Extract provided:
....................
17. In August 2007, Young filed a legal malpractice case against the Bertch and Duval Defendants in the District of Utah pursuant to the district court’s diversity of citizenship jurisdiction. With regard to the Bertch Defendants, Young claimed the Bertch Defendants were negligent in failing to protect his interest in Plat E because they “had a complaint drafted on September 25, 2000, . . . [and] [h]ad that complaint been filed on or about that day, the adverse possession date would be dated back to September 25, 1993 [and] Plaintiff would not have lost the lots in Plat E.” R., Doc. 60 at 4. With regard to the Duval Defendants, Young claimed that the Duval Defendants were negligent in failing to protect his interest in Plats G and H because “[t]he Duval Defendants failed to file the [quiet title action] in a timely fashion to stop adverse possession . . . [and] failed to provide the [state court with] information and argument crucial to Plaintiff’s claims.” Id. at 5. In addition, Young claimed the Duval Defendants were negligent because they “attempted to present additional evidence, which Plaintiff felt should have been presented in his original response to the Motion for Summary Judgment [regarding Plats G and H], in a Motion to Reconsider[,] [but] [t]he trial court refused to consider the evidence because it was not raised in response to the original Motion for Summary Judgment.” Id. at 6.

18. Both the Bertch and the Duval Defendants filed motions for summary judgment on Young’s legal malpractice claims. After receiving extensive briefing and conducting oral argument, the district court entered a lengthy and well-reasoned memorandum decision and order granting both motions, concluding that Young had failed to put forth sufficient evidence to prove that the alleged negligence of either the Bertch or the Duval Defendants was the proximate cause of his losing the Property in the state court quiet title action.
....................
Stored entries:
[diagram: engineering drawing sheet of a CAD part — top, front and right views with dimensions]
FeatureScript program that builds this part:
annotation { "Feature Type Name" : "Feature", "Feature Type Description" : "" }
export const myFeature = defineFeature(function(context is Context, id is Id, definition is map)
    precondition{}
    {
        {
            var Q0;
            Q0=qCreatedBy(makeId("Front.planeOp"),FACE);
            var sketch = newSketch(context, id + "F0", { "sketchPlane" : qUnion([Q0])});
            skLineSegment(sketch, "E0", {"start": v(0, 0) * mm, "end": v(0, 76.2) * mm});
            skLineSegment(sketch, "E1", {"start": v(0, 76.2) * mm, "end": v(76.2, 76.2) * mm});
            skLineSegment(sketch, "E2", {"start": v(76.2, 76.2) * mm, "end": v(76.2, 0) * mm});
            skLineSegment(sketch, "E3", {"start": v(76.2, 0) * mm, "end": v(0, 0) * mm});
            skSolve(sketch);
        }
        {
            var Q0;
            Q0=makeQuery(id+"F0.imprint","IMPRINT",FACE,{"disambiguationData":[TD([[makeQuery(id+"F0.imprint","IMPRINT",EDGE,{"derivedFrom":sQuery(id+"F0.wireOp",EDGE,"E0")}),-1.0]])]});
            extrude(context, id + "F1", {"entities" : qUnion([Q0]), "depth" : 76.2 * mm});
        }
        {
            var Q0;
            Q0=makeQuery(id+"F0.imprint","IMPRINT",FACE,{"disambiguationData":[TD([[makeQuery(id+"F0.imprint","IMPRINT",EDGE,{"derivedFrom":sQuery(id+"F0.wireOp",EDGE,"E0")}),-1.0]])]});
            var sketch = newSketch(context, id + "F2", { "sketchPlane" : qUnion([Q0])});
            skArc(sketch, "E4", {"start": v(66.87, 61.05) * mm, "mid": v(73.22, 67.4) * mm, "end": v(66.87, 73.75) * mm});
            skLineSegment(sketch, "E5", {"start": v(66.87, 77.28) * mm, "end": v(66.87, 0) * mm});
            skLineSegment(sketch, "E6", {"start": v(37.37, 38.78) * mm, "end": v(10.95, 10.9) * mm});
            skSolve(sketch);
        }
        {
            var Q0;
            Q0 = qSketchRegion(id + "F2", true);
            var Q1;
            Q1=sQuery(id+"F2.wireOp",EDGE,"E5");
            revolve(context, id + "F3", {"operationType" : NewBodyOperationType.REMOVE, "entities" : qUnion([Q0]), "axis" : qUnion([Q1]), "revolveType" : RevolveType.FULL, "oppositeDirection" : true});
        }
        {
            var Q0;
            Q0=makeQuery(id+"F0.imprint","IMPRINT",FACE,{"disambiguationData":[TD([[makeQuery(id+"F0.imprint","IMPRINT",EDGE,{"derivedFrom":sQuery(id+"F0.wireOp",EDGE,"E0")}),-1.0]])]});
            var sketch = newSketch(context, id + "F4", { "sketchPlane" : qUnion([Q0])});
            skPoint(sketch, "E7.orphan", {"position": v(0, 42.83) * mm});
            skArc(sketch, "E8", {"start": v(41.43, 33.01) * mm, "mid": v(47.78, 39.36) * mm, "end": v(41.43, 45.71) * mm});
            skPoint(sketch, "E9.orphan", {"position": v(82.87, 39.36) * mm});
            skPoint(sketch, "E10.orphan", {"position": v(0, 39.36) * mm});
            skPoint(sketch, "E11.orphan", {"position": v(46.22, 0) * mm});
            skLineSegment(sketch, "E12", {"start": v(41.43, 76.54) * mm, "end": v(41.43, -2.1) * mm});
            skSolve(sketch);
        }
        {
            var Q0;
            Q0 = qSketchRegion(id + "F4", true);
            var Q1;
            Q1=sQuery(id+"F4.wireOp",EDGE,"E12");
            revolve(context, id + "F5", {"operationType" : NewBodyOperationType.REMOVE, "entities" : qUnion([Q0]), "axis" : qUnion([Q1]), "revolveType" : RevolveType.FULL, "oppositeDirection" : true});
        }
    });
....................
Problems to work on:
[1] Decide whether each statement agrees with the malpractice passage, answering yes or no and quoting the words that settle it: (a) Young brought his case in the District of Utah. (b) Young accused the Bertch Defendants of failing to protect his interest in Plats G and H. (c) The district court denied the motions for summary judgment.
[2] According to the malpractice passage, on what date did the Bertch Defendants have a complaint drafted?
[3] Please write the next part of the malpractice passage, starting after its final sentence.
This data has no connection to the malpractice passage.

The results:
[1]
(a) Yes: "filed a legal malpractice case against the Bertch and Duval Defendants in the District of Utah"
(b) No: "negligent in failing to protect his interest in Plat E"
(c) No: "granting both motions"

[2] September 25, 2000.

[3]
19. With regard to the Bertch Defendants’ motion for summary judgment, the district court began its analysis by noting that “Plaintiff . . . argues that the Bertch Defendants were the cause of him losing his interest in [Plat E of] the Property to adverse possession because they failed to file a complaint prior to the termination of the seven-year period of possession by the adverse possessors.”3 R., Doc. 114 at 9. The court then noted that, “[u]nder Utah Law, ‘one who claims property by adverse possession must show that his use and possession of the property has been actual, open and notorious, and continuous for the statutory period [of seven years], and must have paid all taxes levied on the property during the statutory period.’” Id. (quoting Allred ex rel. Jensen v. Allred, 182 P.3d 337, 342 (Utah 2008)). The court also noted that adverse possession is established under Utah law “when the current possessor ‘and the party’s predecessors and grantors’ have been in possession and paid all taxes levied on the property continuously for seven years. So long as there is privity between two successive adverse possessors, the periods of possession . . . may be combined to meet the statutory period.” Id. at 9-10 (quoting Utah Code Ann. § 78B-2-214 and citing Home Owners’ Loan Corp. v. Dudley, 141 P.2d 160, 168 (Utah 1943)).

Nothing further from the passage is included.